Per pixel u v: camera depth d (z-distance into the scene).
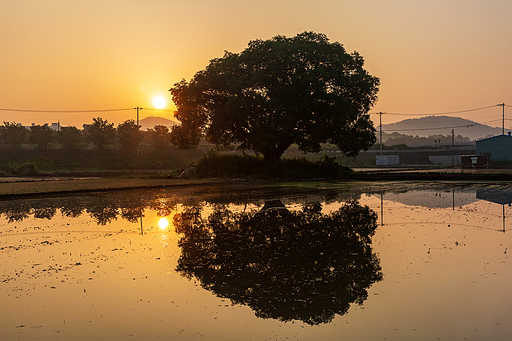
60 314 6.20
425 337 5.33
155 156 80.94
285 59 35.84
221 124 37.75
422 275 7.93
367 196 21.89
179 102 39.91
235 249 10.12
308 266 8.61
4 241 11.24
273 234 11.90
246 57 37.41
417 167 65.00
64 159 78.06
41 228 13.07
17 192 23.64
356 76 37.84
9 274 8.21
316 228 12.77
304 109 35.72
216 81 37.84
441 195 22.06
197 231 12.42
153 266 8.70
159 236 11.75
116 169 71.56
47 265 8.84
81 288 7.34
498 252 9.65
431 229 12.51
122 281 7.73
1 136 93.06
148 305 6.54
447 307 6.33
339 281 7.62
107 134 84.44
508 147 65.31
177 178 41.34
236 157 41.84
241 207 17.66
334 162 42.28
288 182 34.12
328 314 6.14
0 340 5.32
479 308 6.28
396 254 9.54
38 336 5.45
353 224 13.38
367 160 92.00
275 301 6.67
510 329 5.55
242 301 6.69
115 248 10.34
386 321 5.86
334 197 21.50
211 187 29.12
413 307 6.36
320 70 34.62
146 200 20.73
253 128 37.12
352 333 5.47
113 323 5.86
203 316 6.11
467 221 13.86
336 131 37.75
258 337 5.39
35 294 7.05
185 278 7.89
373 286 7.33
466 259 9.05
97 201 20.45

* TASK DIRECTIONS *
This exercise calls for the line containing "285 59 35.84" and each line after it in the records, copied exactly.

* RESULT *
285 59 35.84
221 124 37.75
422 275 7.93
367 196 21.89
179 102 39.91
235 249 10.12
308 266 8.61
4 241 11.24
273 234 11.90
246 57 37.41
417 167 65.00
64 159 78.06
41 228 13.07
17 192 23.64
356 76 37.84
9 274 8.21
316 228 12.77
304 109 35.72
216 81 37.84
441 195 22.06
197 231 12.42
153 266 8.70
159 236 11.75
116 169 71.56
47 265 8.84
81 288 7.34
498 252 9.65
431 229 12.51
122 281 7.73
1 136 93.06
148 305 6.54
447 307 6.33
339 281 7.62
107 134 84.44
508 147 65.31
177 178 41.34
236 157 41.84
241 207 17.66
334 162 42.28
288 182 34.12
328 314 6.14
0 340 5.32
479 308 6.28
396 254 9.54
38 336 5.45
353 224 13.38
367 160 92.00
275 301 6.67
510 329 5.55
242 301 6.69
115 248 10.34
386 321 5.86
334 197 21.50
211 187 29.12
413 307 6.36
320 70 34.62
146 200 20.73
253 128 37.12
352 333 5.47
113 323 5.86
203 316 6.11
467 221 13.86
336 131 37.75
258 337 5.39
35 294 7.05
185 278 7.89
373 286 7.33
466 259 9.05
97 201 20.45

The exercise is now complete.